設計の古さ(シグマ 14mm f1.8 DG HSMより10年古い)と、光学的に不利なズームレンズであることを考えると改めてAF-S NIKKOR 14-24mm f/2.8G EDのすごさが分かります。
では、もう一つ。
シグマ 14mm f1.8 DG HSMの、f値を2.8にしてみましょう。
これでAF-S NIKKOR 14-24mm f/2.8G EDの開放と明るさは同じになります。
ピントが合っているであろう部分を切り取っています。
シグマ 14mm f1.8 DG HSMのf値を1.5絞り分、絞りましたのでシャープネスが違います。
開放で撮影するとどうしても描写が甘くなります。
ですから、同じ条件なら1.5段階絞ることが出来るシグマ 14mm f1.8 DG HSMが有利です。
実際に撮影したものを比較(絞り込み撮影)
両製品の大きな違いは開放時のf値。
しかし、実際の撮影ではある程度絞り込むことが多いと思います。
ではf8にした場合の描写を比較してみましょう。
ここまで絞り込むと両製品の描写に大きな違いはありません。
ただ一点気になるのは「樽型歪み」
背景のブロック塀にご注目ください。
シグマ 14mm f1.8 DG HSMがほぼ一直線であるのに対し、AF-S NIKKOR 14-24mm f/2.8G EDは若干円弧を描いているように見えます。
これが樽型の歪み。
レンズの特性ですから仕方がないといえば仕方がないのですが、こういった症状が出ることは頭に入れておいた方が良いと思います。
実際に撮影したものを比較(最短距離での撮影)
この2台のレンズは最短撮影距離が違います。
シグマ 14mm f1.8 DG HSM→0.27m
AF-S NIKKOR 14-24mm f/2.8G ED→0.3m(18mm未満の場合)
これが撮影にどう影響するか比較してみます。
被写体との距離の差はわずか3cmの差ですが、超広角の世界では大きな違いが生まれます。

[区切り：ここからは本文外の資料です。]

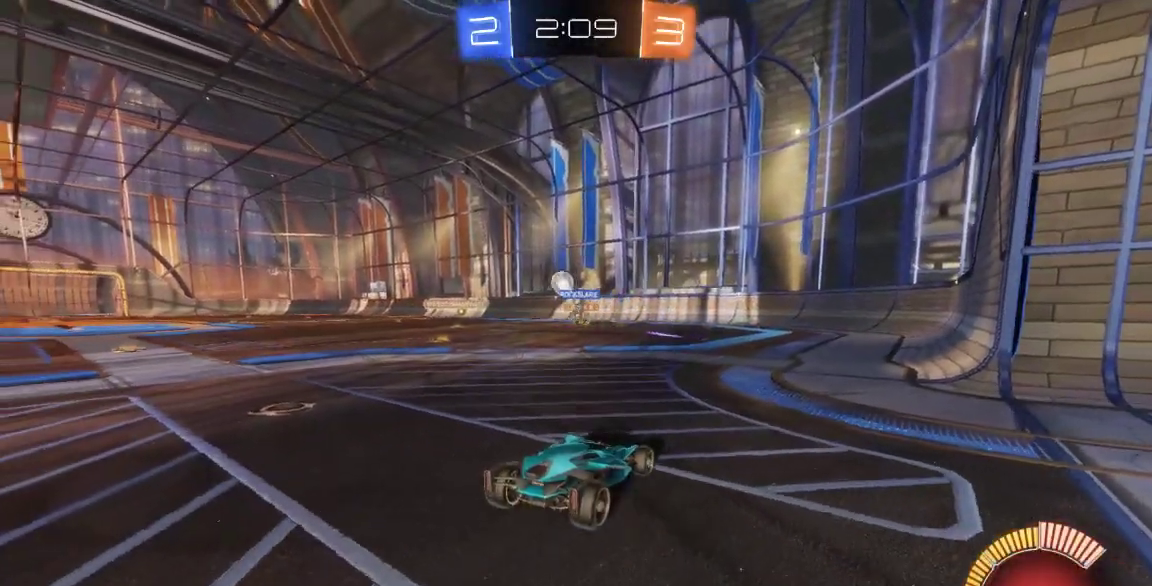
{"dt_ms": 500, "buttons": [], "left_stick": "center", "right_stick": "center", "button_events": []}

また、接写すればするほど被写体と背景の差が大きくなるため、ボケ味も大きくなります。
ですから、綺麗なボケ味を作るならシグマ 14mm f1.8 DG HSMの方が有利でしょう。
背景ボケは望遠レンズだけの世界ではありません。
超広角レンズでも、撮影距離とf値によっては大きなボケが生まれるのです。
実際に撮影したものを比較(星空)
あまり時間も無かったので本格的な撮影は出来ませんでした。
シグマ 14mm f1.8 DG HSMを天体用レンズとして購入する人もいるようです。
どちらも開放で撮影しました。
取って出しで無加工。
当たり前のことですが1.5絞り分明るいので、シグマ 14mm f1.8 DG HSMの方が星は沢山写ります。
ただ、住宅街ですので光害が多く、これ以上の露出となると夜空が白けてしまいます。
いずれ、星空スポットで比較撮影してみましょう。
AF-S NIKKOR 14-24mm f/2.8G EDは天体写真用として愛用しているユーザーも多いです。

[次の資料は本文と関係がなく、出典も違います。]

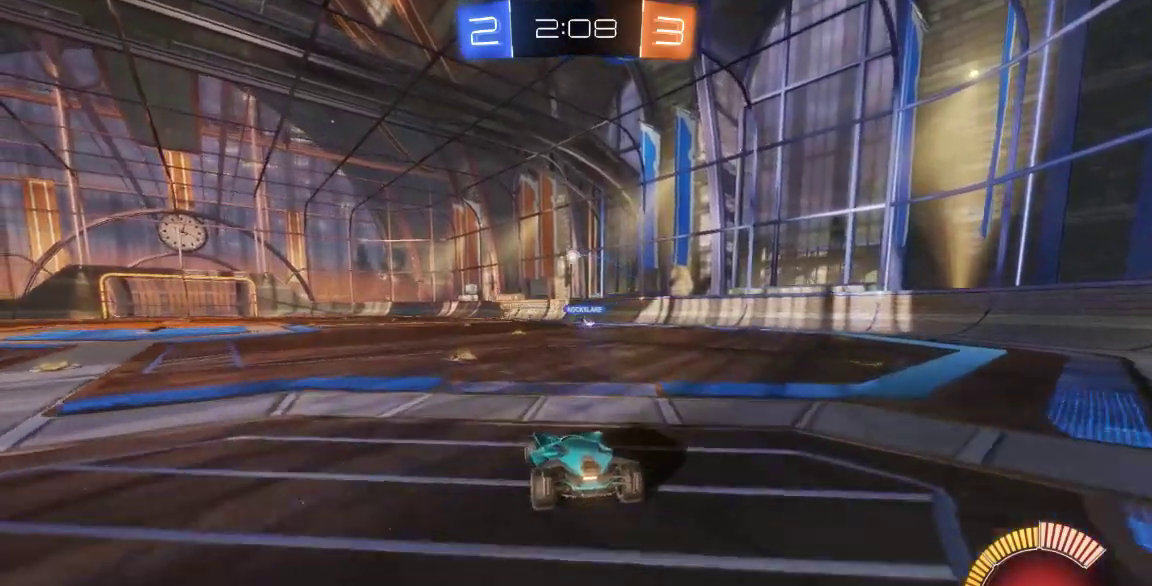
{"dt_ms": 500, "buttons": ["B"], "left_stick": "center", "right_stick": "center", "button_events": [[333, "B", "down"]]}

中には他社のボディにマウントアダプターを取り付けて、無理矢理装着している人もいるぐらいです。
昼間の撮影では14mm f1.8 DG HSMの仕上がりを実感しました。
天体写真も期待できそうです。
ネックは重量
シグマ 14mm f1.8 DG HSMは重量が1,230gもあります。
AF-S NIKKOR 14-24mm f/2.8G EDが、970gですので、持ち比べると圧倒的に重く感じてしまいます。
重いという事は三脚への負担も大きくなります。
特に星空撮影の場合、一眼カメラ用三脚では苦しいかもしれません。
中判用三脚の方が安全です。
バランスを崩して倒してしまっては元も子もありません。
画質は良いのですが、機動性に欠けます。
より良い画質で時間をかけて撮影したいならシグマ 14mm f1.8 DG HSM。
携帯性と画質を両立させたいなら、AF-S NIKKOR 14-24mm f/2.8G EDといった使い分けが良いかと思います。
シグマ 14mm f1.8 DG HSMは、AF-S NIKKOR 14-24mm f/2.8G EDでは撮影できない世界を見せてくれる1本です。
通常の撮影で物足りない人には、手に入れておきたい1本かもしれませんね。